Seeing a weird problem when trying to generate one-hot encoded vectors for categorical features using pyspark's OneHotEncoder
(https://spark.apache.org/docs/2.1.0/ml-features.html#onehotencoder) where it seems like the onehot vectors are missing some categories (or are maybe formatted oddly when displayed?).
After having now answered this question (or providing an answer), it appears that the details below are not totally relevant to understanding the problem
Have dataset of the form
1. Wife's age (numerical)
2. Wife's education (categorical) 1=low, 2, 3, 4=high
3. Husband's education (categorical) 1=low, 2, 3, 4=high
4. Number of children ever born (numerical)
5. Wife's religion (binary) 0=Non-Islam, 1=Islam
6. Wife's now working? (binary) 0=Yes, 1=No
7. Husband's occupation (categorical) 1, 2, 3, 4
8. Standard-of-living index (categorical) 1=low, 2, 3, 4=high
9. Media exposure (binary) 0=Good, 1=Not good
10. Contraceptive method used (class attribute) 1=No-use, 2=Long-term, 3=Short-term
with the actual data looking like
wife_age,wife_edu,husband_edu,num_children,wife_religion,wife_working,husband_occupation,SoL_index,media_exposure,contraceptive
24,2,3,3,1,1,2,3,0,1
45,1,3,10,1,1,3,4,0,1
sourced from here: https://archive.ics.uci.edu/ml/datasets/Contraceptive+Method+Choice.
After doing some other preprocessing on the data, then trying to encode the categorical and binary (just for the sake of practice) features to 1hot vectors via...

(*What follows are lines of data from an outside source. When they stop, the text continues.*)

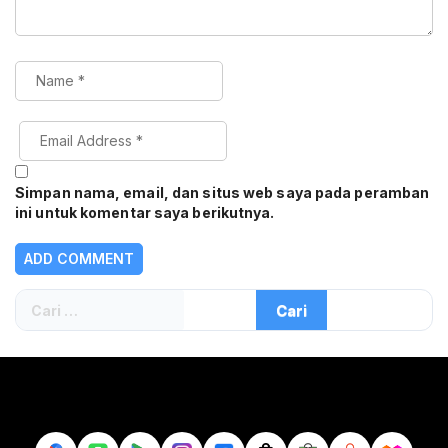
Simpan nama, email, dan situs web saya pada peramban
ini untuk komentar saya berikutnya.
Cari
untuk: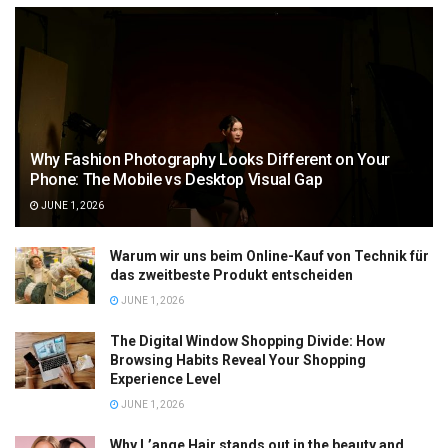
Why Fashion Photography Looks Different on Your
Phone: The Mobile vs Desktop Visual Gap
JUNE 1, 2026
Warum wir uns beim Online-Kauf von Technik für
das zweitbeste Produkt entscheiden
JUNE 1, 2026
The Digital Window Shopping Divide: How
Browsing Habits Reveal Your Shopping
Experience Level
JUNE 1, 2026
Why L’ange Hair stands out in the beauty and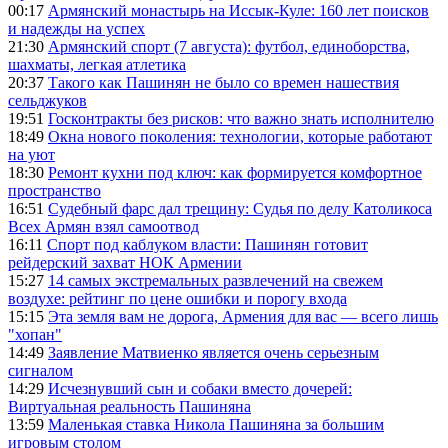
00:17
Армянский монастырь на Иссык-Куле: 160 лет поисков
и надежды на успех
21:30
Армянский спорт (7 августа): футбол, единоборства,
шахматы, легкая атлетика
20:37
Такого как Пашинян не было со времен нашествия
сельджуков
19:51
Госконтракты без рисков: что важно знать исполнителю
18:49
Окна нового поколения: технологии, которые работают
на уют
18:30
Ремонт кухни под ключ: как формируется комфортное
пространство
16:51
Судебный фарс дал трещину: Судья по делу Католикоса
Всех Армян взял самоотвод
16:11
Спорт под каблуком власти: Пашинян готовит
рейдерский захват НОК Армении
15:27
14 самых экстремальных развлечений на свежем
воздухе: рейтинг по цене ошибки и порогу входа
15:15
Эта земля вам не дорога, Армения для вас — всего лишь
"хопан"
14:49
Заявление Матвиенко является очень серьезным
сигналом
14:29
Исчезнувший сын и собаки вместо дочерей:
Виртуальная реальность Пашиняна
13:59
Маленькая ставка Никола Пашиняна за большим
игровым столом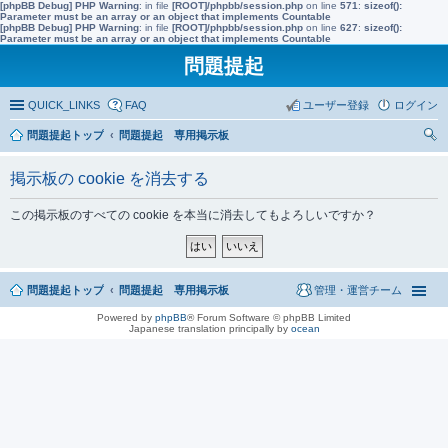
[phpBB Debug] PHP Warning
: in file
[ROOT]/phpbb/session.php
on line
571
:
sizeof():
Parameter must be an array or an object that implements Countable
[phpBB Debug] PHP Warning
: in file
[ROOT]/phpbb/session.php
on line
627
:
sizeof():
Parameter must be an array or an object that implements Countable
問題提起
QUICK_LINKS
FAQ
ユーザー登録
ログイン
問題提起トップ
問題提起 専用掲示板
索
掲示板の cookie を消去する
この掲示板のすべての cookie を本当に消去してもよろしいですか？
問題提起トップ
問題提起 専用掲示板
管理・運営チーム
Powered by
phpBB
® Forum Software © phpBB Limited
Japanese translation principally by
ocean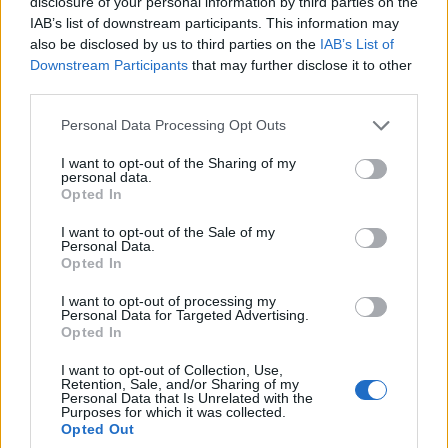
disclosure of your personal information by third parties on the
IAB’s list of downstream participants. This information may
also be disclosed by us to third parties on the
IAB’s List of
Downstream Participants
that may further disclose it to other
third parties.
Personal Data Processing Opt Outs
I want to opt-out of the Sharing of my
personal data.
Opted In
Anno di Fondazione:
1905
I want to opt-out of the Sale of my
Stadio:
Stamford Bridge (41.837)
Personal Data.
Città:
Londra
Opted In
Presidente:
Todd Boehly
I want to opt-out of processing my
Manager:
Enzo Maresca
Personal Data for Targeted Advertising.
Opted In
ALBO D'ORO
Premier League:
6
I want to opt-out of Collection, Use,
FA Cup:
8
Retention, Sale, and/or Sharing of my
Personal Data that Is Unrelated with the
League Cup:
5
Purposes for which it was collected.
FA Community Shield:
4
Opted Out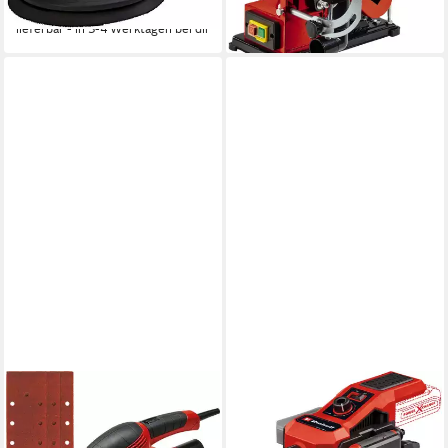
-20%
-25%
lieferbar - in 3-4 Werktagen bei dir
lieferbar - in 3-4 Werktagen bei dir
EINHELL
EINHELL
Schwingschleifer TC-OS
Akku-Multischleifer Akku-
1520, 23000 U/min, zum
Schleif-/Gravur-Werkzeug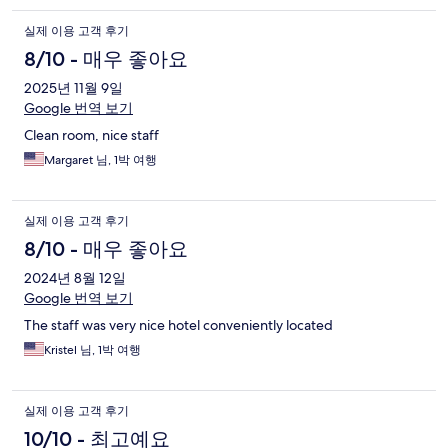
실제 이용 고객 후기
8/10 - 매우 좋아요
2025년 11월 9일
Google 번역 보기
Clean room, nice staff
Margaret 님, 1박 여행
실제 이용 고객 후기
8/10 - 매우 좋아요
2024년 8월 12일
Google 번역 보기
The staff was very nice hotel conveniently located
Kristel 님, 1박 여행
실제 이용 고객 후기
10/10 - 최고예요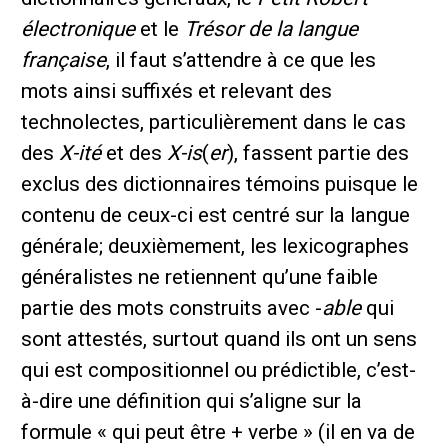
électronique
et le
Trésor de la langue
française
, il faut s’attendre à ce que les
mots ainsi suffixés et relevant des
technolectes, particulièrement dans le cas
des
X-ité
et des
X-is
(
er
), fassent partie des
exclus des dictionnaires témoins puisque le
contenu de ceux-ci est centré sur la langue
générale; deuxièmement, les lexicographes
généralistes ne retiennent qu’une faible
partie des mots construits avec -
able
qui
sont attestés, surtout quand ils ont un sens
qui est compositionnel ou prédictible, c’est-
à-dire une définition qui s’aligne sur la
formule « qui peut être + verbe » (il en va de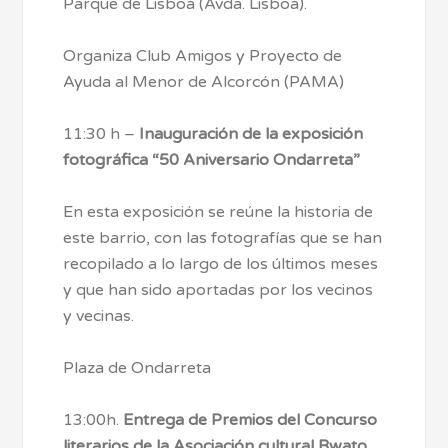
Parque de Lisboa (Avda. Lisboa).
Organiza Club Amigos y Proyecto de
Ayuda al Menor de Alcorcón (PAMA)
11:30 h –
Inauguración de la exposición
fotográfica “50 Aniversario Ondarreta”
En esta exposición se reúne la historia de
este barrio, con las fotografías que se han
recopilado a lo largo de los últimos meses
y que han sido aportadas por los vecinos
y vecinas.
Plaza de Ondarreta
13:00h.
Entrega de Premios del Concurso
literarios de la Asociación cultural Bwato.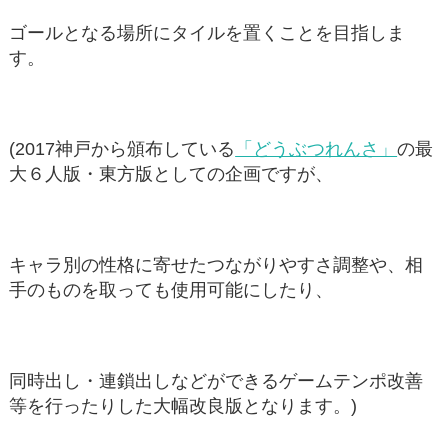
ゴールとなる場所にタイルを置くことを目指しま
す。
(2017神戸から頒布している
「どうぶつれんさ」
の最
大６人版・東方版としての企画ですが、
キャラ別の性格に寄せたつながりやすさ調整や、相
手のものを取っても使用可能にしたり、
同時出し・連鎖出しなどができるゲームテンポ改善
等を行ったりした大幅改良版となります。)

for inds in ['wife_edu', 'husband_edu', 'husband_occupation', 'SoL_index', 'wife_religion', 'wife_working', 'media_exposure', 'contraceptive']:
encoder = OneHotEncoder(inputCol=inds, outputCol='%s_1hot' % inds)
print encoder.k
dataset = encoder.transform(dataset)
produces a row that looks like
Row(
....,
numeric_features=DenseVector([24.0, 3.0]), numeric_features_normalized=DenseVector([-1.0378, -0.1108]),
wife_edu_1hot=SparseVector(4, {2: 1.0}),
husband_edu_1hot=SparseVector(4, {3: 1.0}),
husband_occupation_1hot=SparseVector(4, {2: 1.0}),
SoL_index_1hot=SparseVector(4, {3: 1.0}),
wife_religion_1hot=SparseVector(1, {0: 1.0}),
wife_working_1hot=SparseVector(1, {0: 1.0}),
media_exposure_1hot=SparseVector(1, {0: 1.0}),
contraceptive_1hot=SparseVector(2, {0: 1.0})
)
My understanding of sparse vector format is that SparseVector(S, {i1: v1}, {i2: v2}, ..., {in: vn})
implies a vector of length S where all values are 0 expect for indices i1,...,in which have corresponding values v1,...,vn (https://www.cs.umd.edu/Outreach/hsContest99/questions/node3.html).
Based on this, it seems like the SparseVector in this case actually denotes the highest index in the vector (not the size). Furthermore, combining all the features (via pyspark's VectorAssembler
) and checking the array version of the resulting dataset.head(n=1)
vector shows
input_features=SparseVector(23, {0: -1.0378, 1: -0.1108, 4: 1.0, 9: 1.0, 12: 1.0, 17: 1.0, 18: 1.0, 19: 1.0, 20: 1.0, 21: 1.0})
indicates a vector looking like
indices: 0 1 2 3 4... 9 12 17 18 19 20 21
[-1.0378, -0.1108, 0, 0, 1, 0, 0, 0, 0, 1, 0, 0, 1, 0, 0, 0, 0, 1, 1, 1, 1, 1, 0, 0]
I would think that it should be impossible to have a sequence of >= 3 consecutive 1s (as can be seen near the tail of the vector above), as this would indicate that one of the onehot vectors (eg. the middle 1) is only of size 1, which would not make sense for any of the data features.
Very new to machine learning stuff, so may be confused about some basic concepts here, but does anyone know what could be going on here?